→ EXERCISE DATA:
- Opening Delimiter -
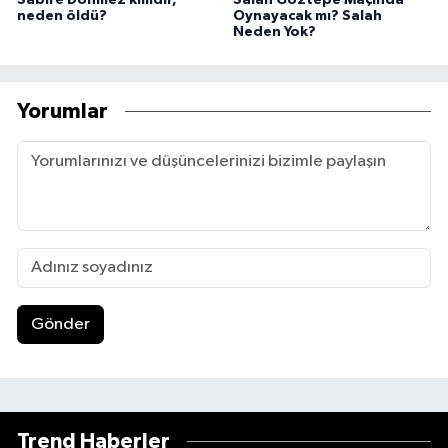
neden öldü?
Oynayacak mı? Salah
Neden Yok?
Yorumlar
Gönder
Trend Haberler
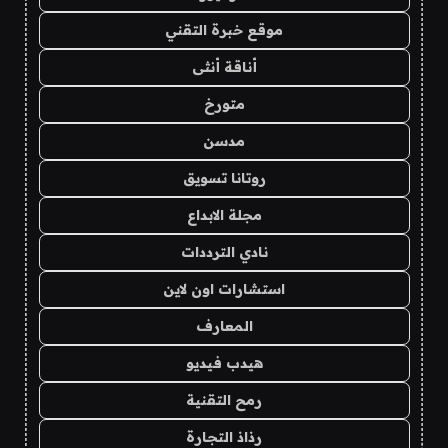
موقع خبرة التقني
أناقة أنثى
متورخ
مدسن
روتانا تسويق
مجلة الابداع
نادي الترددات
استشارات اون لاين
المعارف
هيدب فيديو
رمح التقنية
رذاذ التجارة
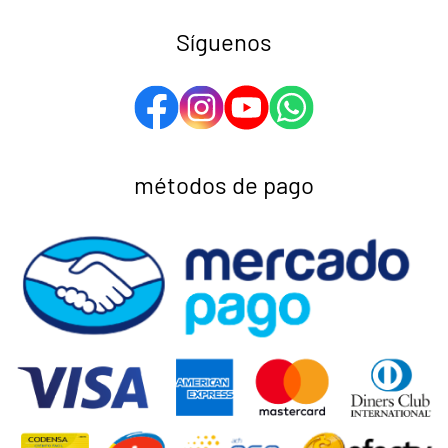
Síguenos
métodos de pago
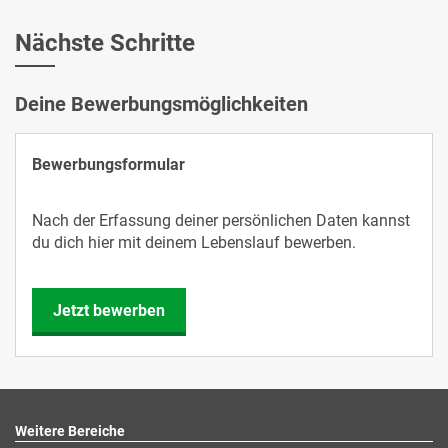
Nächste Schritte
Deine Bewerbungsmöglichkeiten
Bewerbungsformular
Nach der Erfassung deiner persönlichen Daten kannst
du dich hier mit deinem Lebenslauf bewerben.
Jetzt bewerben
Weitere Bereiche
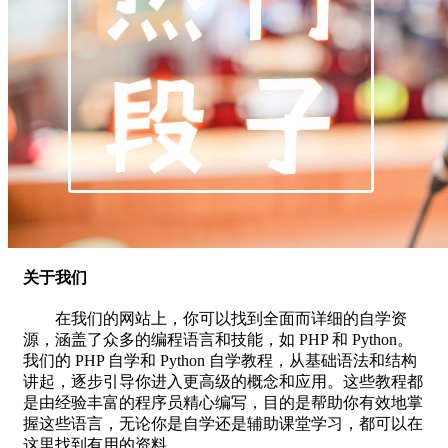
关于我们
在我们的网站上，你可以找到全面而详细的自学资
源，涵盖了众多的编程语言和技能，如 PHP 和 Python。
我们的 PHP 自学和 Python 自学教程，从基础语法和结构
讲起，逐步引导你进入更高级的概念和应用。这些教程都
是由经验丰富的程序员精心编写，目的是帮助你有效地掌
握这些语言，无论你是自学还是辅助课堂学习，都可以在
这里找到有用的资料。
- Closing Delimiter -
→ INSTRUCTIONS TO FOLLOW: Every line from the start of the material through the line containing "是由经验丰富的程序员精心编写，目的是帮助你有效地掌" is needed exactly as written; the pictures are not.

→ REPLY:
neden öldü?
Oynayacak mı? Salah
Neden Yok?
Yorumlar
Gönder
Trend Haberler
موقع خبرة التقني
أناقة أنثى
متورخ
مدسن
روتانا تسويق
مجلة الابداع
نادي الترددات
استشارات اون لاين
المعارف
هيدب فيديو
رمح التقنية
رذاذ التجارة
Síguenos
métodos de pago
Nächste Schritte
Deine Bewerbungsmöglichkeiten
Bewerbungsformular
Nach der Erfassung deiner persönlichen Daten kannst
du dich hier mit deinem Lebenslauf bewerben.
Jetzt bewerben
Weitere Bereiche
关于我们
在我们的网站上，你可以找到全面而详细的自学资
源，涵盖了众多的编程语言和技能，如 PHP 和 Python。
我们的 PHP 自学和 Python 自学教程，从基础语法和结构
讲起，逐步引导你进入更高级的概念和应用。这些教程都
是由经验丰富的程序员精心编写，目的是帮助你有效地掌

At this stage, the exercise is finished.